Pemimpin Amerika Latin Bernyali Tinggi

LA PAZ, KOMPAS.com - Kita sudah paham tentang kritikan-kritikan gencar Presiden Venezuela Hugo Chavez pada dominasi AS di benua Amerika Latin. Juga sudah tak asing lagi penolakan mantan Presiden Brazil, Lula Inacio da Silva pada tatanan dunia yang dianggap tidak adil.

Ini menambah daftar pemimpin Amerika Latin yang memberontak hegemoni AS dan Barat. Fidel Castro, mantan Presiden Kuba adalah figur yang terkenal soal ini.

Pada April 2012 lalu, Presiden Argentina Cristina Fernandez menambah daftar pemimpin yang melakukan perlawanan itu. Cristina menasionalisasi YPF, korporasi penguasa bisnis minyak dan gas yang dimiliki Repsol, korporasi milik Spanyol.

YPF, mirip seperti Pertamina di Indonesia, didirikan pada tahun 1922. Namun YPF diswastakan pada tahun 1993 atas kesepakatan Argentina dengan IMF. Saat itu Argentina kekurangan uang sehingga harus meminjam dari IMF.

Namun Cristina mengatakan lepasnya YPF ke tangan asing membuat Argentina menjadi satu-satunya negara di Amerika Latin yang tidak memiliki kedaulatan atas kekayaan migas yang dimiliki sendiri.
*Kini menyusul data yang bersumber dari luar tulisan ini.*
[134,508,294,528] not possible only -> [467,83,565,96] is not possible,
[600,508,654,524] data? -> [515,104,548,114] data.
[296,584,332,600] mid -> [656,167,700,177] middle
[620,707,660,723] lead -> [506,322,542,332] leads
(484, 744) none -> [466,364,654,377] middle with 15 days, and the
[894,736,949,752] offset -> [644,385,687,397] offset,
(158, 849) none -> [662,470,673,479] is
Ketua Komisi Perdagangan Uni Eropa, Karel De Gucht, Senin (6/5/2012), di Brussels, Belgia, mengatakan UE akan mengambil tindakan terhadap Argentina.
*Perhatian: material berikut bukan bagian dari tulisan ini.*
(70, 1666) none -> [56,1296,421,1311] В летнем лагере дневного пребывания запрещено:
Cristina tetap jalan terus dengan tindakannya. Dia tetap melanjutkan langkahnya dengan menunjuk pemimpin baru YPF yang sudah resmi kembali menjadi milik negara dan didukung peraturan yang disetujui parlemen Argentina. Intinya, nasionalisasi itu didukung.

Langkah serupa dilakukan kembali oleh Presiden Bolivia, Evo Morales, yang pekan lalu juga menasionalisasi Red Electra, korporasi milik Spanyol yang menguasai perusahaan listrik negara di Bolivia.
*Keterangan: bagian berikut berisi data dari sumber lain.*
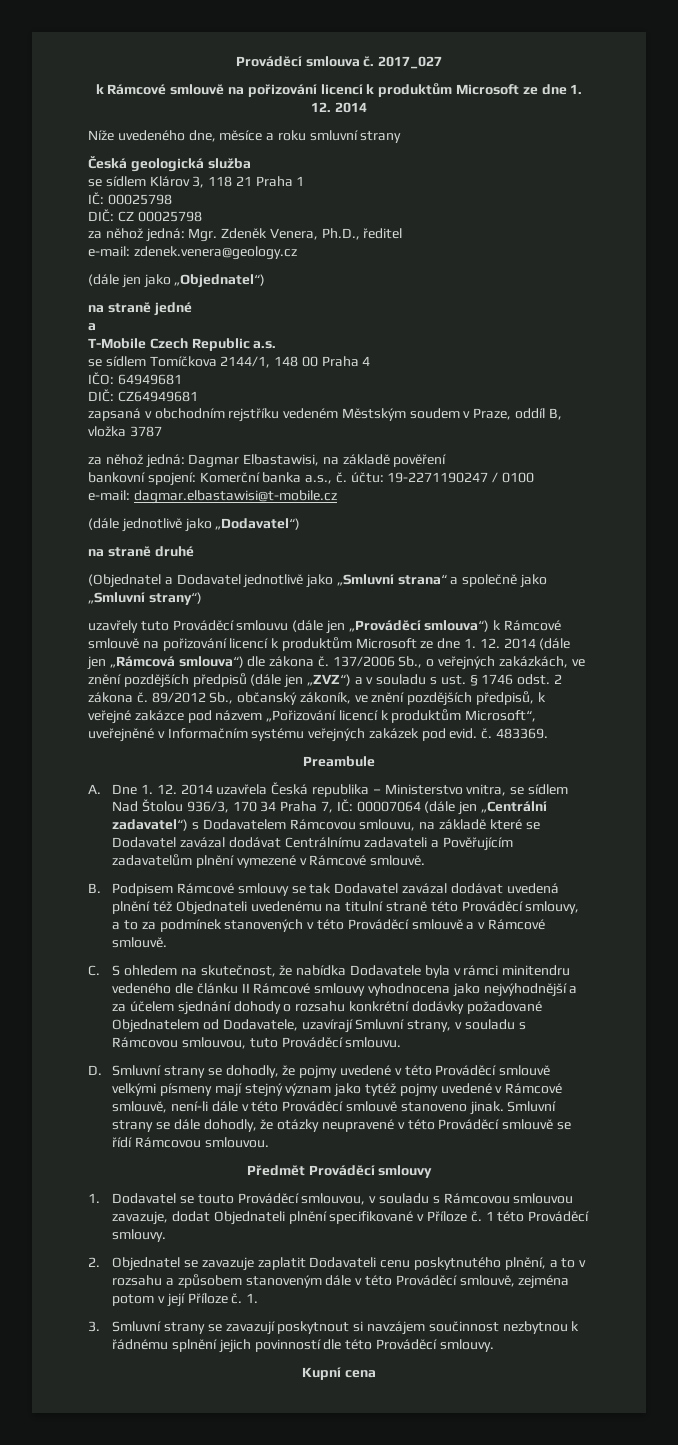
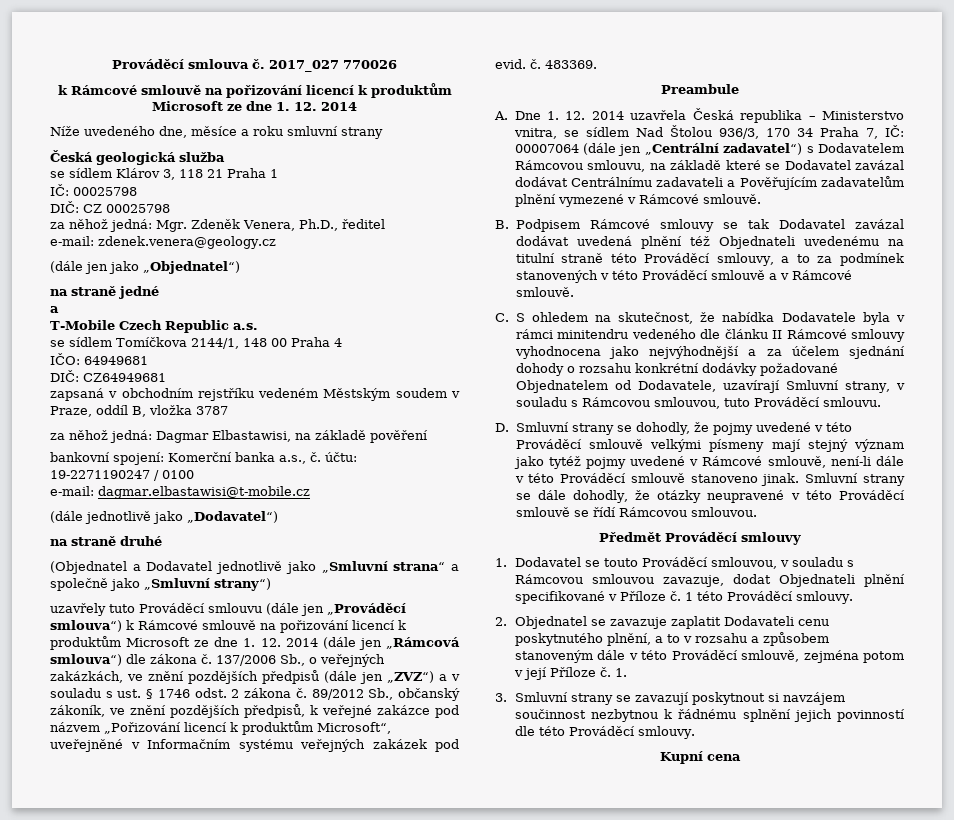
(443, 62) none -> [343,60,397,69] 770026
Morales mengatakan Red Electra dinasionalisasi demi kepentingan rakyat kebanyakan, terlebih lagi Red Electra tidak memperluas investasi dalam rangka pemenuhan kebutuhan energi listrik.

Langkah Morales adalah yang terbaru setelah menasionalisasi kekayaan minyak dan gas pada tahun 2006 lalu, yang telah lepas ke sejumlah korporasi asing.

Ancaman pada Morales tidak sedikit saat itu dan dikumandangkan bahwa negara ini akan mengalami penurunan investasi karena nasionalisasi itu. Kini yang terjadi, Bolivia lebih makmur setelah Evo Morales menjadi Presiden tahun 2006.

Andaikan Indonesia mempunyai pemimpin yang seperti itu, mungkin rakyat akan lebih makmur dan sejahtera.